There is no visible pattern.

These graphs do not show anything suspicious to explain the higher than expected number of time intervals with high call volumes (>6 calls).

...

But if we think about what the data actually represents, the problem should be obvious.

Let's group the data by the time of day, and plot the average number of calls for each time:

In [None]:
grouped = data.groupby('time')
mean_by_time = grouped.agg('mean')
plt.plot(mean_by_time)

Clearly, as we should have realised, the number of calls varies significantly by time of day. We need a different Poisson distribution for each time of day.

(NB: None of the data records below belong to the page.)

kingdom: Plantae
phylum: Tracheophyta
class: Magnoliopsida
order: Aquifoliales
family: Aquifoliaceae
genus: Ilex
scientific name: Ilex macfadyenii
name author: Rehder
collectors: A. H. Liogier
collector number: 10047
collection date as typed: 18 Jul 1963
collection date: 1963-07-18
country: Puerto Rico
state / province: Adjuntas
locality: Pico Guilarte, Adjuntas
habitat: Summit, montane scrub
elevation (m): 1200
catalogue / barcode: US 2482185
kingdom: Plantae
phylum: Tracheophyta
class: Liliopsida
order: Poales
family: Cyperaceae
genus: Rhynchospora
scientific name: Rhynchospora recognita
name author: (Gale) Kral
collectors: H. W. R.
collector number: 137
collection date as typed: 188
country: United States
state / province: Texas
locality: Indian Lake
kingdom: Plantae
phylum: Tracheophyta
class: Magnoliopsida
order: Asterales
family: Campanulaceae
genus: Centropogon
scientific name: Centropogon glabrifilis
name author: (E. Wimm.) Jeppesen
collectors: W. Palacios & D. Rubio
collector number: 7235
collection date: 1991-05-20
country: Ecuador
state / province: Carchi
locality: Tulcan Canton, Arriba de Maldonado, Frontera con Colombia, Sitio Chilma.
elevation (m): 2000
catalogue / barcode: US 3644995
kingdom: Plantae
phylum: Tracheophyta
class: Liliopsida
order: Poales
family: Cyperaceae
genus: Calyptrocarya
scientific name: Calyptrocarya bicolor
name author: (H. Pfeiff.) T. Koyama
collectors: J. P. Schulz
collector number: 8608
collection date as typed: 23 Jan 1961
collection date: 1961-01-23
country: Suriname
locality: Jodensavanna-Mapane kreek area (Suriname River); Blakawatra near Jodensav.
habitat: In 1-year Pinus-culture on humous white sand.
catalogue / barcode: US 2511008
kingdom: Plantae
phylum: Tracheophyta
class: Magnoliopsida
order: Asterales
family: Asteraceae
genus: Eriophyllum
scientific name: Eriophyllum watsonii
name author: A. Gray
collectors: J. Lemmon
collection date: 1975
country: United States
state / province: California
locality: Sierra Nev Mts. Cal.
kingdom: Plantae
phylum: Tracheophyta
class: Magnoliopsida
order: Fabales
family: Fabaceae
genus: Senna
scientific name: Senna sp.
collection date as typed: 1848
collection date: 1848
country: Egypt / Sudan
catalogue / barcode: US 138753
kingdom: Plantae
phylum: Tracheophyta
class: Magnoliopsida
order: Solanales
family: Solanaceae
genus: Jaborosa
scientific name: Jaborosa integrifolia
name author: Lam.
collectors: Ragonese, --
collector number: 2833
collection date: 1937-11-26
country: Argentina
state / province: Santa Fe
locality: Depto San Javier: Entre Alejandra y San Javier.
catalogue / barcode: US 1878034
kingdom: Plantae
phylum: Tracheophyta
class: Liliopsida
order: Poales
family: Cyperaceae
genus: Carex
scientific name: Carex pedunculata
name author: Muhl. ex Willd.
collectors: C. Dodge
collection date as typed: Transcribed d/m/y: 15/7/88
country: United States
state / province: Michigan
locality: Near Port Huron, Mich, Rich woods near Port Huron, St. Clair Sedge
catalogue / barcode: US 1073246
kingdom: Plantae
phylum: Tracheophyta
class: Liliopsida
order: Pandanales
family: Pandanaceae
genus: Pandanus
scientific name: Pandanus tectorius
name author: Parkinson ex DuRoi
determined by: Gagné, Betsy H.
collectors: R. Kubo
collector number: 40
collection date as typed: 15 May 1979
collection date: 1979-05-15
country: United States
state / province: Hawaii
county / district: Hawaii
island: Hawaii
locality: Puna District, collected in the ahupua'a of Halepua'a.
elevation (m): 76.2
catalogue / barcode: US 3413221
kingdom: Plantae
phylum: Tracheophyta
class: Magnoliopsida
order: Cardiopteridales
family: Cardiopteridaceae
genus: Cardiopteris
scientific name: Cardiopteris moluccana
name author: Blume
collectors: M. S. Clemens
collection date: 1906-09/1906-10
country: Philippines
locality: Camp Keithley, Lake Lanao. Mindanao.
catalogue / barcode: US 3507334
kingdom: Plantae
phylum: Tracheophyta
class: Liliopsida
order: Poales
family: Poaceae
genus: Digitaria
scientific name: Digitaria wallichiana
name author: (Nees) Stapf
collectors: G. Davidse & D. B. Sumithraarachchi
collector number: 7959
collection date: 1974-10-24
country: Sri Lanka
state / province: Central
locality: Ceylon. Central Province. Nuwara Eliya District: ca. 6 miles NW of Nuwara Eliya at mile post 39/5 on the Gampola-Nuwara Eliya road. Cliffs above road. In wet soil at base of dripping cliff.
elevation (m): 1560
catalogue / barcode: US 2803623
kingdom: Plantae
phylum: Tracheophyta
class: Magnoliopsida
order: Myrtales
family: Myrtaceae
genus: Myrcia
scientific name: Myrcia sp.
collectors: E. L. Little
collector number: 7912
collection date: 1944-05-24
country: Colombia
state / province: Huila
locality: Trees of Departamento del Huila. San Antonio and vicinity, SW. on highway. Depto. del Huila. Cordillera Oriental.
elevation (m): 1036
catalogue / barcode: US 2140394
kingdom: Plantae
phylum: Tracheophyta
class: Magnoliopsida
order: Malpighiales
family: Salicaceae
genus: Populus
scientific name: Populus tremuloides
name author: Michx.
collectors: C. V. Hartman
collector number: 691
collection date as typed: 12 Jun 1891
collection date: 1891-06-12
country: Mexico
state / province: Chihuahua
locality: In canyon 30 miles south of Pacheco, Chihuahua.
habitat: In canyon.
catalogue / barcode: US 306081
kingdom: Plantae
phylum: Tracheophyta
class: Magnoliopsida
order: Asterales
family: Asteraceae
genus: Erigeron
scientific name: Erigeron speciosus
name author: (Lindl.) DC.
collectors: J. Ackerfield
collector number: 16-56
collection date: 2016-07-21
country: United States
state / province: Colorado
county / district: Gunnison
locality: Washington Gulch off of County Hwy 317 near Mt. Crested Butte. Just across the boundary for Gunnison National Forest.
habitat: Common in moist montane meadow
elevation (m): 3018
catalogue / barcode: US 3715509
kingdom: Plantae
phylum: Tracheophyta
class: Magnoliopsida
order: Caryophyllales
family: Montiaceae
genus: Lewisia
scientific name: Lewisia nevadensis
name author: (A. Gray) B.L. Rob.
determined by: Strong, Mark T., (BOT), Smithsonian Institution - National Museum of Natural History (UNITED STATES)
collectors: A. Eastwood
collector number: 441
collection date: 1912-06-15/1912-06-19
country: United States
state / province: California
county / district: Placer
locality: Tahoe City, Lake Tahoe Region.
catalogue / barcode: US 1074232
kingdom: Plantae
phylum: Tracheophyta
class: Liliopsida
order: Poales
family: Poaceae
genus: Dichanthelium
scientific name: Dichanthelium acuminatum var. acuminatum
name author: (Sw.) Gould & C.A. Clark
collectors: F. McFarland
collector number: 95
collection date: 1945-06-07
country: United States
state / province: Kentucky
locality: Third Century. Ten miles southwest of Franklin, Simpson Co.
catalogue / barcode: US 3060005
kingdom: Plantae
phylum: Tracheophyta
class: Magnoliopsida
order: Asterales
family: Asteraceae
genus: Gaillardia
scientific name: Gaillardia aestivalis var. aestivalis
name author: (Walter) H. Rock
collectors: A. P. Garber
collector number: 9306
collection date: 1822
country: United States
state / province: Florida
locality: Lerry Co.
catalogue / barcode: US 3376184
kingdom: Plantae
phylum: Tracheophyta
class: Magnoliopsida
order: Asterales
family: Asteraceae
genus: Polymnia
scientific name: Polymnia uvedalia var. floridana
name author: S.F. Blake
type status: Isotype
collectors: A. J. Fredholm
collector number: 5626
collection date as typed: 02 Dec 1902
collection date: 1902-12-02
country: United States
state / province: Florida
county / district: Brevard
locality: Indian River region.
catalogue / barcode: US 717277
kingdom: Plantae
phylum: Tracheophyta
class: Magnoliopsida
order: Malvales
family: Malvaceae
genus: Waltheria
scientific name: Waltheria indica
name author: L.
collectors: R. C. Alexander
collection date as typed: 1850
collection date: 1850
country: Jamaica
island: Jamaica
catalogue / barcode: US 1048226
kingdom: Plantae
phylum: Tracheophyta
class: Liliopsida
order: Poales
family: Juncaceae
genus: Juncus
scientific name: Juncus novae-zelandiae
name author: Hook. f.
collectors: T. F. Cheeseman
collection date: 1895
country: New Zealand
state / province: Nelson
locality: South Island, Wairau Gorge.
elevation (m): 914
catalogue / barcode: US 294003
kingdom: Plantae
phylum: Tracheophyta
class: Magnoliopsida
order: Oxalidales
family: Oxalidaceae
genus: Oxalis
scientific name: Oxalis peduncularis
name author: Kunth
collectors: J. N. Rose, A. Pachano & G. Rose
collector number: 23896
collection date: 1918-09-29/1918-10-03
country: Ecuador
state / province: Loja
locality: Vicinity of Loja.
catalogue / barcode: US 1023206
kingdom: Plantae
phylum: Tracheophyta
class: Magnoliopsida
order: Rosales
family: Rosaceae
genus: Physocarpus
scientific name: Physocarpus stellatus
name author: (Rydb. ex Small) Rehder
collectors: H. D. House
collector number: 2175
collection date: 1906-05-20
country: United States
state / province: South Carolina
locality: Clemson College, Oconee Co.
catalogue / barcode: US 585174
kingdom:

Let's calculate new expected maximum call numbers for each time of day:

In [None]:
max_exp_customers = sps.poisson.ppf(0.99,mean_by_time['calls'])
max_exp_customers = np.ravel(max_exp_customers) # This line just turns the array into a row, rather than a column.
mean_by_time['99th Percentile'] = max_exp_customers

In [None]:
time_1 = [120, "02:00"]
time_2 = [1140,"19:00"]

mean_1 = mean_by_time['calls'][time_1[0]]
mean_2 = mean_by_time['calls'][time_2[0]]

max_1  = int(mean_by_time['99th Percentile'][time_1[0]])
max_2  = int(mean_by_time['99th Percentile'][time_2[0]])

print("For example, at", time_1[1], "the mean number of calls is", mean_1, "and 99% of days will have", max_1, "calls or fewer at this time.")
print("In contrast, at", time_2[1], "the mean number of calls is", mean_2, "and 99% of days will have", max_2, "calls or fewer at this time.")


A sensible conclusion might be that there should be more cars available at different times of day, as we might expect.